The question involves comparing the future values of two investments using distinct compounding methods - quarterly and continuous - to determine which would yield a higher return after 9 years. Using specific formulas for each method, we calculate the future value for both investments and then find the difference to see how much more money Myesha would have compared to Magan.

Step-by-step explanation:

The question asks to compare the future value of two investments, one with quarterly compounding interest and the other with continuous compounding interest, both over a period of 9 years with the same principal amount of $210.

For the quarterly compounding interest, we use the formula A = P(1 + r/n)^(nt), where A is the amount of money accumulated after n years, P is the principal amount, r is the annual interest rate, n is the number of times that interest is compounded per year, and t is the time the money is invested for in years.

For Magan's investment:


A = 210(1 + 0.095/4)^(4*9) to get the future value.

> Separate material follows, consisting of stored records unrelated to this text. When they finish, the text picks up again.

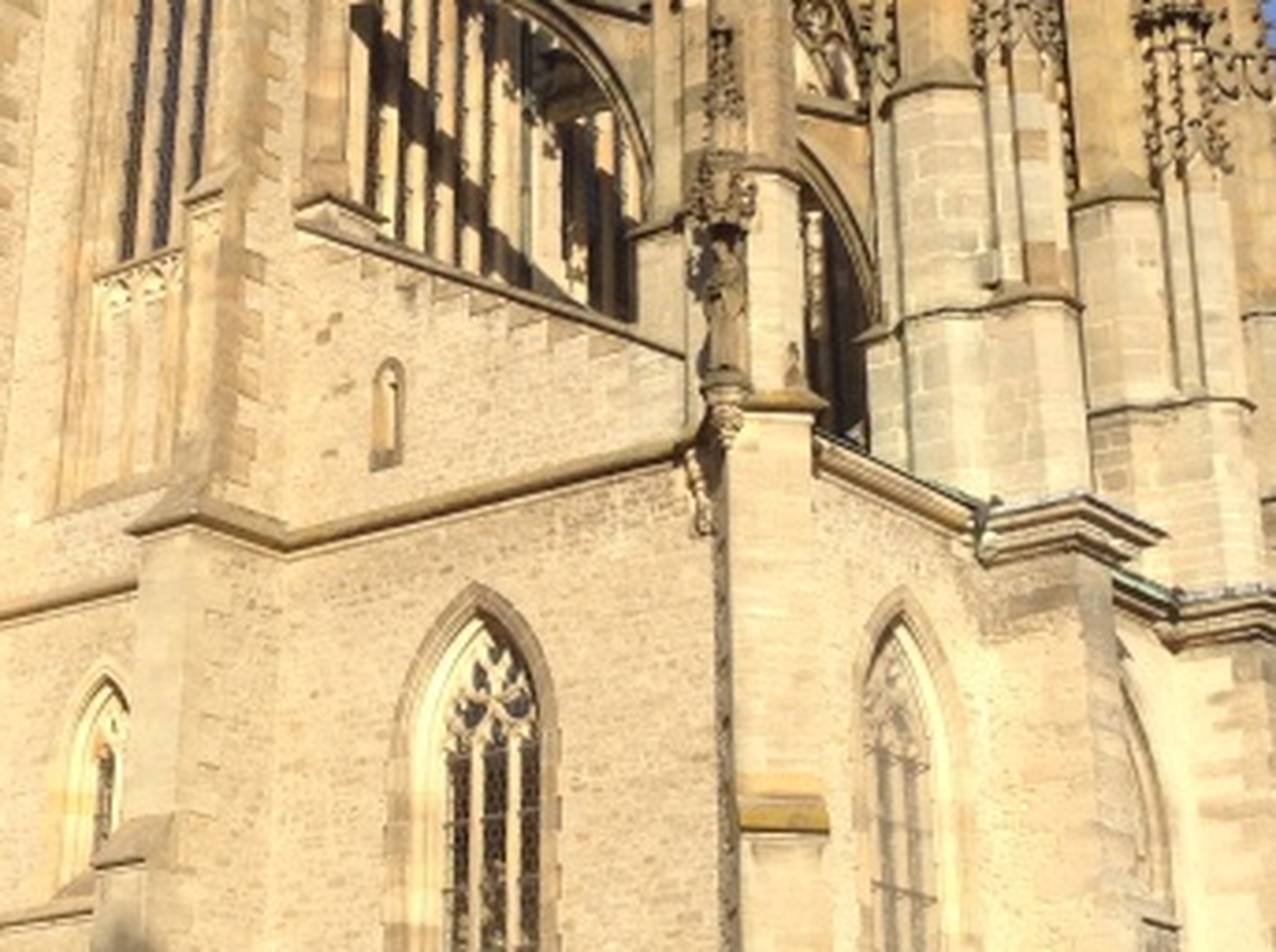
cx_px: 469
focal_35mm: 77
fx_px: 2833
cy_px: 160
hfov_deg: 25.3
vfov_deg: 18.9
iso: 25
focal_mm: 3.3
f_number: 2.4
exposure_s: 1/1136
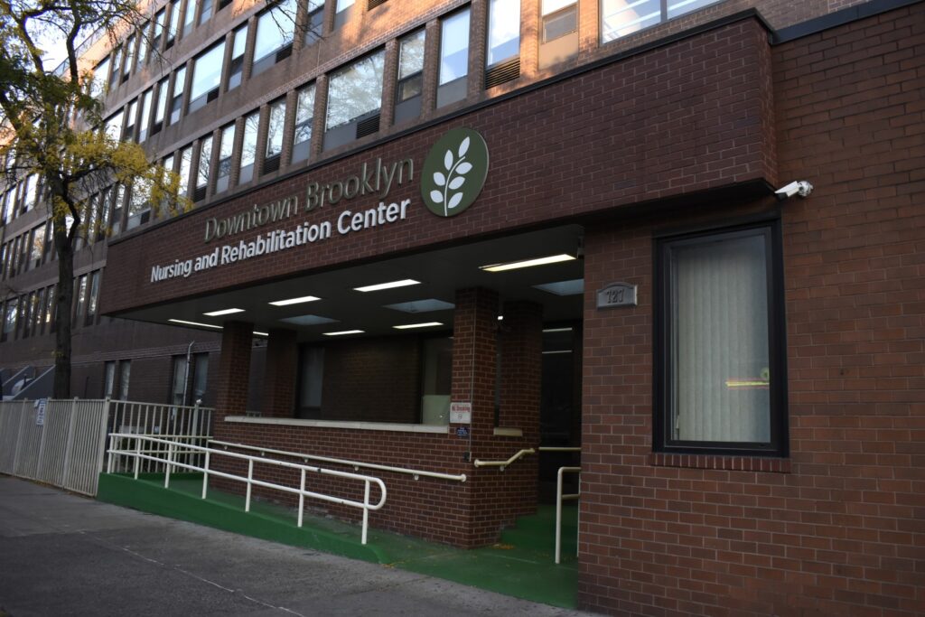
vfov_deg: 47.9
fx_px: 694
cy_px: 308
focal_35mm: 27
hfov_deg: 67.4
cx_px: 462
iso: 800
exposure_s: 1/250
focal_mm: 18
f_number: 5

For the continuous compounding interest, we use the formula A = Pe^(rt), where A is the amount, P is the principal amount, e is Euler's number (approx. 2.71828), r is the annual interest rate, and t is the time in years.

For Myesha's investment:


A = 210e^(0.0975*9) to get the future value.

Subtract Magan's future value from Myesha's future value and round to the nearest dollar to determine how much more money Myesha would have in her account after 9 years compared to Magan.